**Exercise description**
Every line below between the one holding "left eye: (279, 465)" and the one holding "right knee: (264, 564)", inclusive, should be copied exactly, and no other line.

Top of Data to use

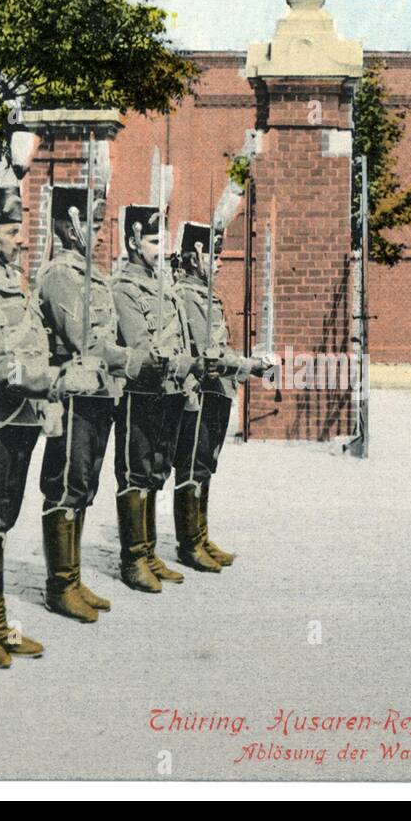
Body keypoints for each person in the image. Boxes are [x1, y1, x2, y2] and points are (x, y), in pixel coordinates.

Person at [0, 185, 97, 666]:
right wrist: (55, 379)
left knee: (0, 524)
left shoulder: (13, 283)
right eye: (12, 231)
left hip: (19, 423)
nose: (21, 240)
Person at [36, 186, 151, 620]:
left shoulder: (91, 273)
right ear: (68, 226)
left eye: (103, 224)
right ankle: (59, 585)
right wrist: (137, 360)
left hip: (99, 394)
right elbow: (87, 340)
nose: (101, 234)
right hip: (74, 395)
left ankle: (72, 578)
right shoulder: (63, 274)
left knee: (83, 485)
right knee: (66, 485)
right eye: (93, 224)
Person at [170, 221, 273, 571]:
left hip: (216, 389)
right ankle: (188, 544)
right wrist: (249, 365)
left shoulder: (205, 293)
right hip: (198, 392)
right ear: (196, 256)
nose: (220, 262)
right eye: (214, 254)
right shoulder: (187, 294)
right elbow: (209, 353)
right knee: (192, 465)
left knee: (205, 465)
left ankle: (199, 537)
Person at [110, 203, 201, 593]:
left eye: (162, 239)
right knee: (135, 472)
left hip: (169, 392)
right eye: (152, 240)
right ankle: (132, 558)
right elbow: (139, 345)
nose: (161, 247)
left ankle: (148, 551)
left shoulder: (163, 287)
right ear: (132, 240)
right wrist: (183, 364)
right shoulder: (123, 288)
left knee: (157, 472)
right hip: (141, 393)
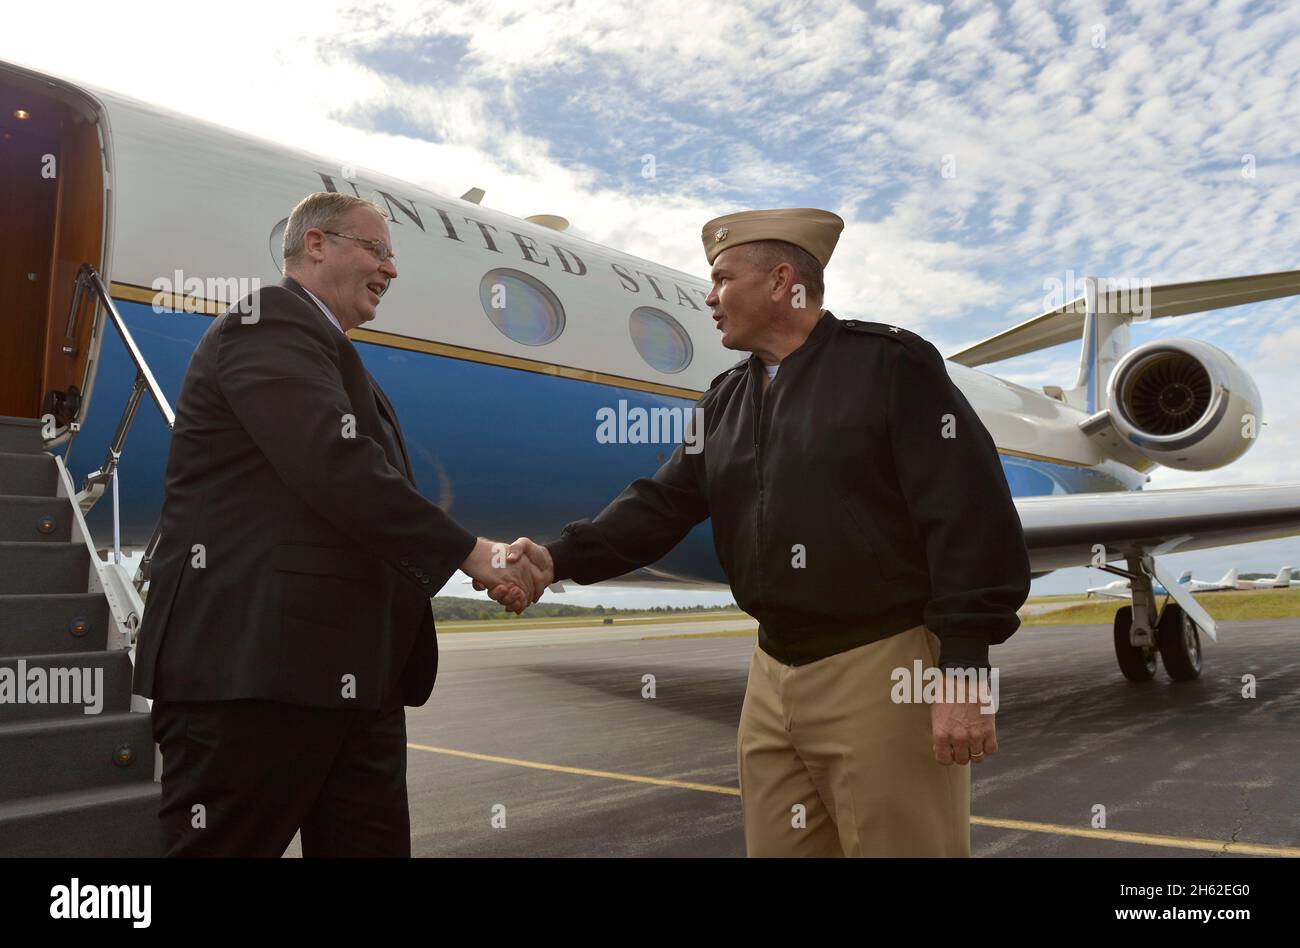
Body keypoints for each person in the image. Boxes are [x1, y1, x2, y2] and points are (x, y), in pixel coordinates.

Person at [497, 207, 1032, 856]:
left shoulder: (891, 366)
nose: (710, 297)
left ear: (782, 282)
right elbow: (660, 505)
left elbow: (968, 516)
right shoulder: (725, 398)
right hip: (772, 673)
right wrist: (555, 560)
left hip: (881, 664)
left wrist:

Bottom of Data to use
Top of Data to use

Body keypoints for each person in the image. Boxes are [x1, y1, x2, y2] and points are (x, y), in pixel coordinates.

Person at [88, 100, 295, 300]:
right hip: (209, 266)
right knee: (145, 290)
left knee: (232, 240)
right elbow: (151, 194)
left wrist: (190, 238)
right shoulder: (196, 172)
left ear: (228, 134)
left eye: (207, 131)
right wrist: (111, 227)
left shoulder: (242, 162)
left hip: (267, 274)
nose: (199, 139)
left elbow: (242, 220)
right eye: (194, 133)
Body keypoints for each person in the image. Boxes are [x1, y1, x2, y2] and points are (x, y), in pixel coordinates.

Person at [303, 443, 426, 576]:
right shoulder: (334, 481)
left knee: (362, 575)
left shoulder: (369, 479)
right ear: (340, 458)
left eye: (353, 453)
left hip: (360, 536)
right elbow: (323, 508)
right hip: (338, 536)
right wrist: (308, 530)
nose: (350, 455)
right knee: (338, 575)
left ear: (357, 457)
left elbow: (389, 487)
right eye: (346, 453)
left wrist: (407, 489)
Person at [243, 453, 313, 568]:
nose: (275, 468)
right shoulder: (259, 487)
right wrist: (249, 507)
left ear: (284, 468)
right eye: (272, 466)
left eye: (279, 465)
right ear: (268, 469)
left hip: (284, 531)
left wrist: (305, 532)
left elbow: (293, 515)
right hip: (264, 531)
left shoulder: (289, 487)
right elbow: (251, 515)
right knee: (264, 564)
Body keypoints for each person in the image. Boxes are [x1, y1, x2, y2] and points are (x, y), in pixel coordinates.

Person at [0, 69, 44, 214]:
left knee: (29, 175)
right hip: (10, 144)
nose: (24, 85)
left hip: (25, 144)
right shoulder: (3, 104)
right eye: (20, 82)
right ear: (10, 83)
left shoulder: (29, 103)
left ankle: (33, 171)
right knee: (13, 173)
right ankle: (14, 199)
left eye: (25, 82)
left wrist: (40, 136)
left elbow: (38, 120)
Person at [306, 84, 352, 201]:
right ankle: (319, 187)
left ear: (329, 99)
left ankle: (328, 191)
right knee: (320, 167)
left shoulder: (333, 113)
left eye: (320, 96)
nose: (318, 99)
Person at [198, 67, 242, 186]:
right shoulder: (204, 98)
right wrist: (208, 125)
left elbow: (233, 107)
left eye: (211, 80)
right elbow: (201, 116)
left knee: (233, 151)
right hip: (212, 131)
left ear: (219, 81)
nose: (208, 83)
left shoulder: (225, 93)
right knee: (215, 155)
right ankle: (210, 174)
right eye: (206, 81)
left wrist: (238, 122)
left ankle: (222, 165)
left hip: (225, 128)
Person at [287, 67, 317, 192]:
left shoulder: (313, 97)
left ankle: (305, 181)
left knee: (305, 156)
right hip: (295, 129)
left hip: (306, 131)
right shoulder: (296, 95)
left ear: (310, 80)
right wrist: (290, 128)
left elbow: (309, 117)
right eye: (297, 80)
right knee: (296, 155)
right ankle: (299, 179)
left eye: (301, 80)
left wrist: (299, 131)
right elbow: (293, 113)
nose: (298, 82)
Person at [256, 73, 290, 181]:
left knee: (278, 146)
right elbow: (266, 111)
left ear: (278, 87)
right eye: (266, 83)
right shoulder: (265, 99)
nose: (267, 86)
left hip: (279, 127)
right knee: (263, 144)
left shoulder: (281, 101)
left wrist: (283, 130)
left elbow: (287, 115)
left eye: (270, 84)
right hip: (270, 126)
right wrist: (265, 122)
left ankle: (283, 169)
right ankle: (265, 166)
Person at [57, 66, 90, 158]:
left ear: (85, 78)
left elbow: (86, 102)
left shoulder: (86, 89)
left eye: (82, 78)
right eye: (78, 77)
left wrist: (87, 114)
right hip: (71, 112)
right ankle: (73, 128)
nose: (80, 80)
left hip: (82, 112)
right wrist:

Bottom of Data to use

**Response to the task**
left eye: (279, 465)
right ear: (268, 469)
left hip: (284, 531)
left wrist: (305, 532)
left elbow: (293, 515)
right hip: (264, 531)
left shoulder: (289, 487)
right elbow: (251, 515)
right knee: (264, 564)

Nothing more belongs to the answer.